せんだ:こんなこと言ったら怒られちゃうかもしれないけど……一瞬、芸人さんかと思ったんだよねぇ。

――芸人とまで言いますか!? ファンの方々が黙っちゃいないですよ!

せんだ:本当に申し訳ないとは思うけど、でも誰だって驚いたと思うよ……。あれは僕の黄金期の頃だったから、1975年ぐらいかな。プロレスラーのザ・デストロイヤー(せんだはプロレスラーのザ・デストロイヤーと、「金曜10時!うわさのチャンネル!!」で共演していた)が、忘れ物を取りに行くっていうんで、セレブ御用達みたいな会員制のトレーニングジムに付いていったのよ。
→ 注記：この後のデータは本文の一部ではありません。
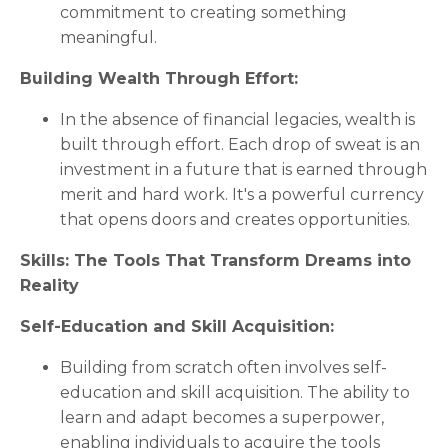
commitment to creating something
meaningful.
Building Wealth Through Effort:
In the absence of financial legacies, wealth is
built through effort. Each drop of sweat is an
investment in a future that is earned through
merit and hard work. It's a powerful currency
that opens doors and creates opportunities.
Skills: The Tools That Transform Dreams into
Reality
Self-Education and Skill Acquisition:
Building from scratch often involves self-
education and skill acquisition. The ability to
learn and adapt becomes a superpower,
enabling individuals to acquire the tools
で、サウナのあるフロアに行ったんだ。そしたらサウナの前にいた全裸の人が、いきなり「ハ〜イ! デス〜!」って、すごくはしゃいだ感じで手を振りながらこっちにやって来るの。デスの知り合いの芸人さんかなんかだなと思ったんだけど、デスが「ハ〜イ、ケン!」って!! それでやっと気づいたわけ。

――人目のない会員制のジムというプライベートな空間で、すごくリラックスしていたんでしょうね。
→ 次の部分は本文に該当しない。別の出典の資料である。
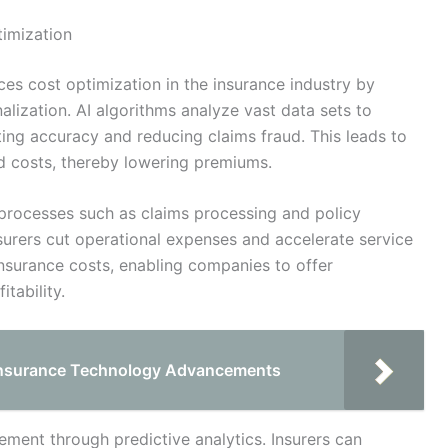
timization
ances cost optimization in the insurance industry by
lization. AI algorithms analyze vast data sets to
ting accuracy and reducing claims fraud. This leads to
 costs, thereby lowering premiums.
 processes such as claims processing and policy
nsurers cut operational expenses and accelerate service
 insurance costs, enabling companies to offer
tability.
 Insurance Technology Advancements
ment through predictive analytics. Insurers can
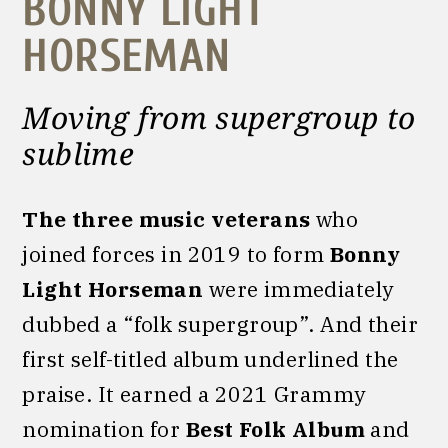
BONNY LIGHT
HORSEMAN
Moving from supergroup to
sublime
The three music veterans
who
joined forces in 2019 to form
Bonny
Light Horseman
were immediately
dubbed a “folk supergroup”. And their
first self-titled album underlined the
praise. It earned a 2021 Grammy
nomination for
Best Folk Album
and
せんだ:サウナに入ったりしてね。そんな中で仲良しのジム仲間であるデスを見つけたと。そう考えると、あのときの様子って、ほぼ素に近い健さんってことになると思うんだけど、ああこの人は“スター高倉健”を背負って生きている人なんだなとしみじみ思った。というのもね、屈託のない笑顔でこっちにやってくる健さんに、側にいた付き人みたいな人が慌てて「せんだみつおです、せんだみつおです」って耳打ちしたんだ。そしたら健さん、瞬間的に肩にかけてたタオルを腰にサッと巻いて、僕に手を差し出しながら姿勢を正してこう言ったんだ。「初めまして。高倉健です」って。
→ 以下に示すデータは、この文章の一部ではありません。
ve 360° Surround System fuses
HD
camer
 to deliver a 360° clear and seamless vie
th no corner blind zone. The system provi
――今、健さんの口調と声色を模したんだと思いますが……丹波哲郎さんの声になってましたよ!

せんだ:しょっちゅう丹波さんのマネしてるもんだから、ナハ! でも健さん、丹波さんともけっこう交流あったんだよね。

――「男の血潮がこだまする」の地方ロケの宿泊先で、丹波さんに催眠術を見せてくれって毎晩せっついた話とか、いいですよね。

せんだ:そのうち健さんがすっかり会得して、当時奥さんだった江利チエミさんにかけていたって……ホントかな? でもその話、最高。ってかなり脱線しちゃったけど、ジムでの僕の驚き、想像できるでしょ。こっちは初めてナマで見る健さんを前に、驚きながら平身低頭。しかもガッチリ手を握られて「いつも見てます」なんて言われたもんだからさあ。まああの頃はまだ、僕もテレビに出まくってたからねぇ……(遠い目)。でも、あの瞬間的な変化を見たとき、思ったよ。長嶋さんも「長嶋茂雄を演じ続けなければいけないのはたいへんなことなんです」って言ってたけど、スターの宿命っていうのかな、健さんも気が抜けないんだろうなって。